When the string "plain" occurs in a line of the listing below, return that line.
● ● ●
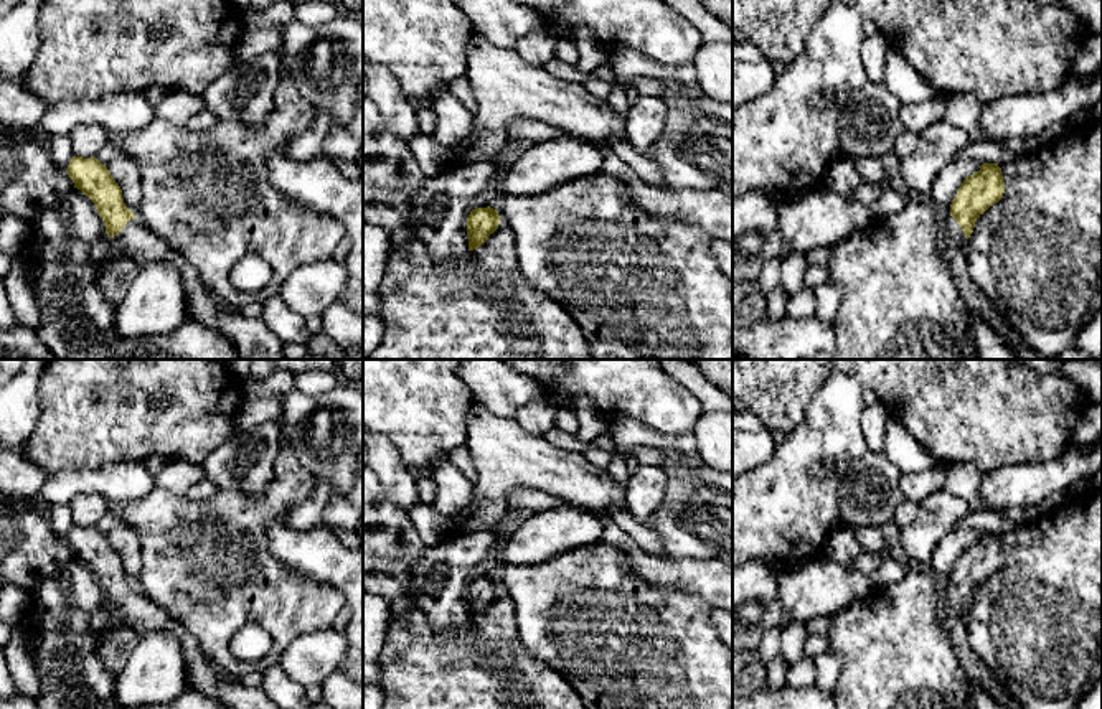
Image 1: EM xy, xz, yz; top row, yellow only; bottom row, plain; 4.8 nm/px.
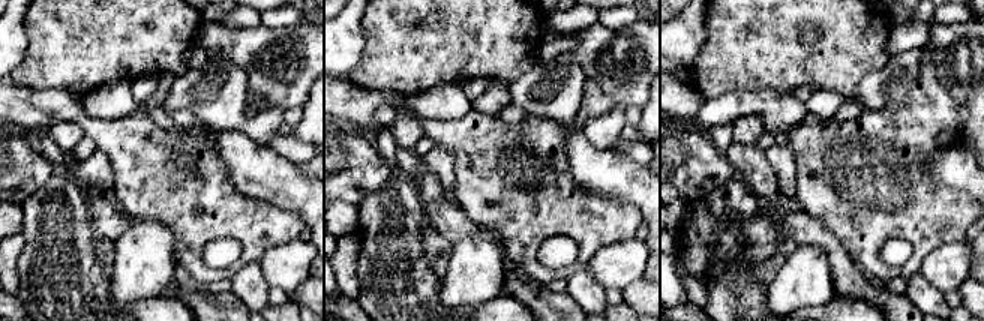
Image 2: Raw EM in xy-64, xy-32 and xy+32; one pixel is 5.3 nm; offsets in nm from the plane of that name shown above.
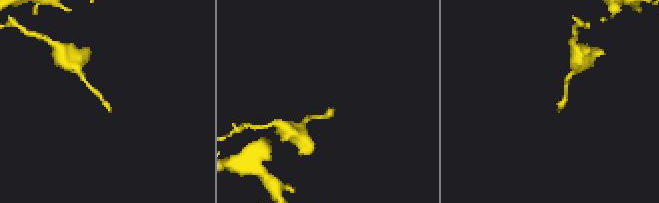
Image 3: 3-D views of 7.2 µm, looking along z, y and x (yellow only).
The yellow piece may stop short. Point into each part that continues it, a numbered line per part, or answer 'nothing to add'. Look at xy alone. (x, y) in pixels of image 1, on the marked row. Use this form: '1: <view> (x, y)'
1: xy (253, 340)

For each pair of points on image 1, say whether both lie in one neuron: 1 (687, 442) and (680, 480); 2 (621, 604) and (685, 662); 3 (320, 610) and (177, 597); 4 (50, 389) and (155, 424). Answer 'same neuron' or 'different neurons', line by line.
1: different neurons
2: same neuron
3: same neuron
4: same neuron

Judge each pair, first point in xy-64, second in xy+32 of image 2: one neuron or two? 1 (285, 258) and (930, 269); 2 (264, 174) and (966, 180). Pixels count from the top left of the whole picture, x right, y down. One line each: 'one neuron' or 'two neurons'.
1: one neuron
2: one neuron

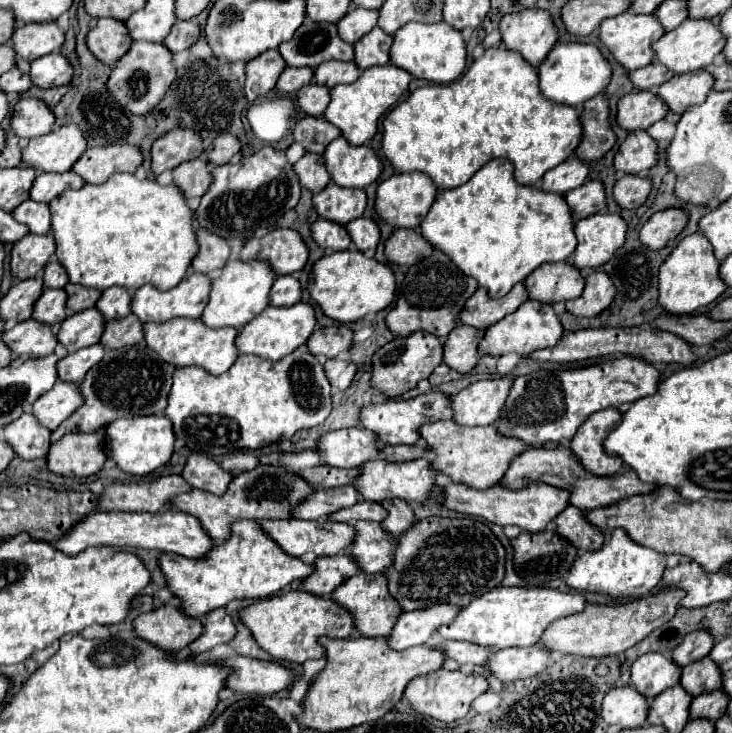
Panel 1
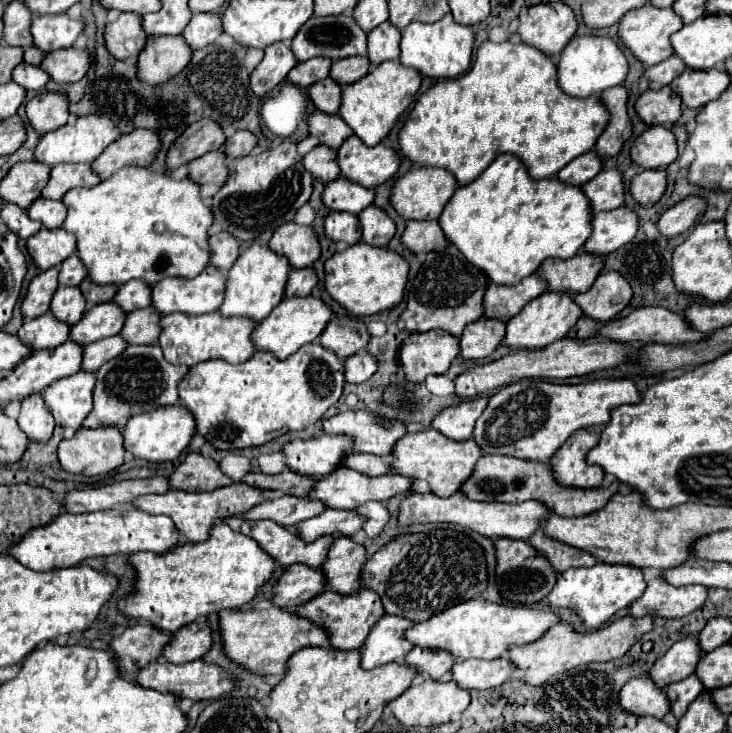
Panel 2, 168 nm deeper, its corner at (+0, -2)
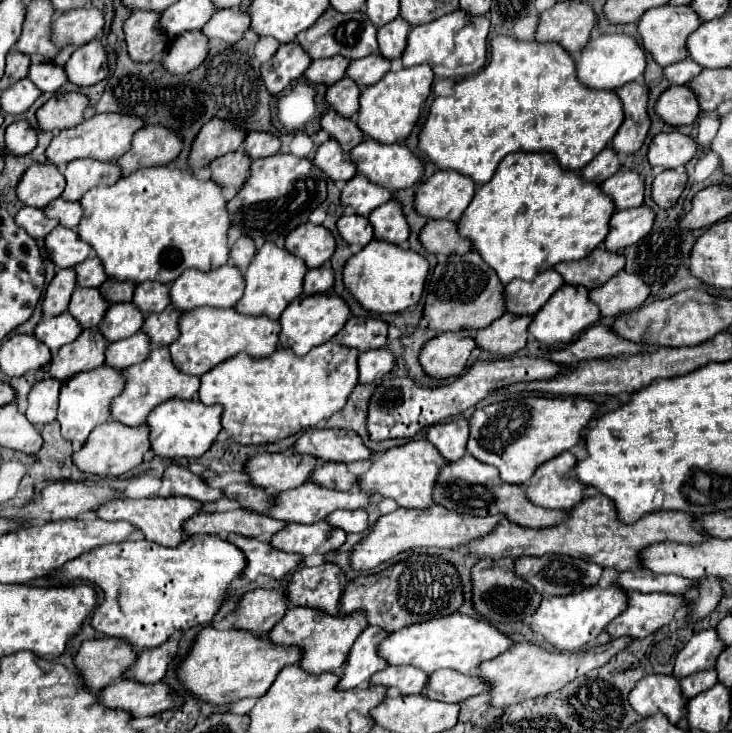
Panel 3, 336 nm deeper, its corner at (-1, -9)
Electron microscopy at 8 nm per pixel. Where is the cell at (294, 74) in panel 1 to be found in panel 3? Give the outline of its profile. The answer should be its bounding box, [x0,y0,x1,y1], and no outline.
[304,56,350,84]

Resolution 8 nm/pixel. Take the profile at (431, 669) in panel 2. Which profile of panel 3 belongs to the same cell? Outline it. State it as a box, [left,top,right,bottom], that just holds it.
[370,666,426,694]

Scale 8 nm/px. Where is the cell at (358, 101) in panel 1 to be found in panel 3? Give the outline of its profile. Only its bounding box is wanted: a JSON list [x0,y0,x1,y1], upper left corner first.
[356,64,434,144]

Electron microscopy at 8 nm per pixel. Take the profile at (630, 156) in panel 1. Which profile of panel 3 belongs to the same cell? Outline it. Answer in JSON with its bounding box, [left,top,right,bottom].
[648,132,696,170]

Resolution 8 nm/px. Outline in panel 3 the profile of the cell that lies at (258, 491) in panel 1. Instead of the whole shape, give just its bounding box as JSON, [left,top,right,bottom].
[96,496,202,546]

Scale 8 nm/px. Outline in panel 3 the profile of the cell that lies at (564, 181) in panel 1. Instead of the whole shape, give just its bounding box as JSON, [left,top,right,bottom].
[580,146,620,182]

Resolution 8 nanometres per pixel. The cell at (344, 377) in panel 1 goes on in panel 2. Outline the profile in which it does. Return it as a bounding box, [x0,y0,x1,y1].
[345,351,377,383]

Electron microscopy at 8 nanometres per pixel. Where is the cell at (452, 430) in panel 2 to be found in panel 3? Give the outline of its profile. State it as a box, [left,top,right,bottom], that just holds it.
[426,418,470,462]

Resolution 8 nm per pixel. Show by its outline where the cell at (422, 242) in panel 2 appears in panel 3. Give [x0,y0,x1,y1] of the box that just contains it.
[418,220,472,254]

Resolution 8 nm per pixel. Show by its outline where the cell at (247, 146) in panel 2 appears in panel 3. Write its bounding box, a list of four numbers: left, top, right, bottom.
● ● ●
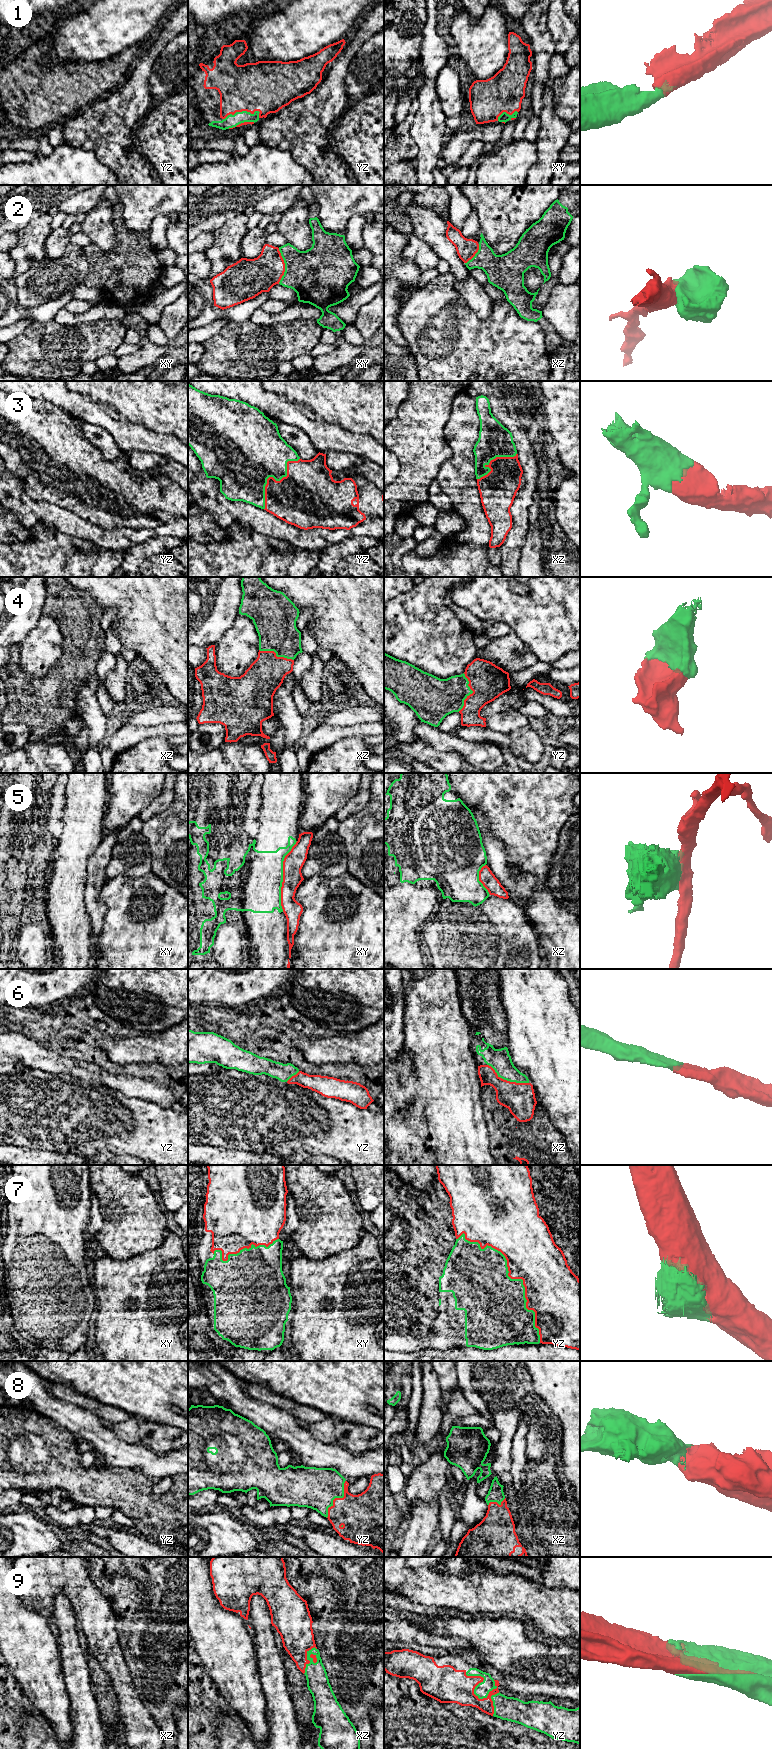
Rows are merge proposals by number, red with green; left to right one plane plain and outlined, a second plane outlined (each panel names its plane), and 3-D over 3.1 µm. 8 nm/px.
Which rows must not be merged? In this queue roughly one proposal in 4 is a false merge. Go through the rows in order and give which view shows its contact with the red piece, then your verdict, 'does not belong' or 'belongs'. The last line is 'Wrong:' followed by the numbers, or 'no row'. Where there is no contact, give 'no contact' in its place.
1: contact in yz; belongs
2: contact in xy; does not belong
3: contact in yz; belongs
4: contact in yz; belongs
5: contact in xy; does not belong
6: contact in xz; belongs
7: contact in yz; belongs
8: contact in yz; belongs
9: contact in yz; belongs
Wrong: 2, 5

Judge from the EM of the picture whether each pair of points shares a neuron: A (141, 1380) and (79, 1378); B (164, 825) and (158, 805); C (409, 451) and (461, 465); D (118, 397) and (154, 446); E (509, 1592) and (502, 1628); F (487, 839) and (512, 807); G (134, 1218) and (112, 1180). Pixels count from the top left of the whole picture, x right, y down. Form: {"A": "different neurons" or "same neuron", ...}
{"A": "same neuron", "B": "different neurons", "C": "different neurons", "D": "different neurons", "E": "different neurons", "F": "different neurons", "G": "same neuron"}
● ● ●
RESULT OF THIS EXERCISE:
Image 1: EM xy, xz, yz; top row, yellow only; bottom row, plain; 4.8 nm/px.
Rows are merge proposals by number, red with green; left to right one plane plain and outlined, a second plane outlined (each panel names its plane), and 3-D over 3.1 µm. 8 nm/px.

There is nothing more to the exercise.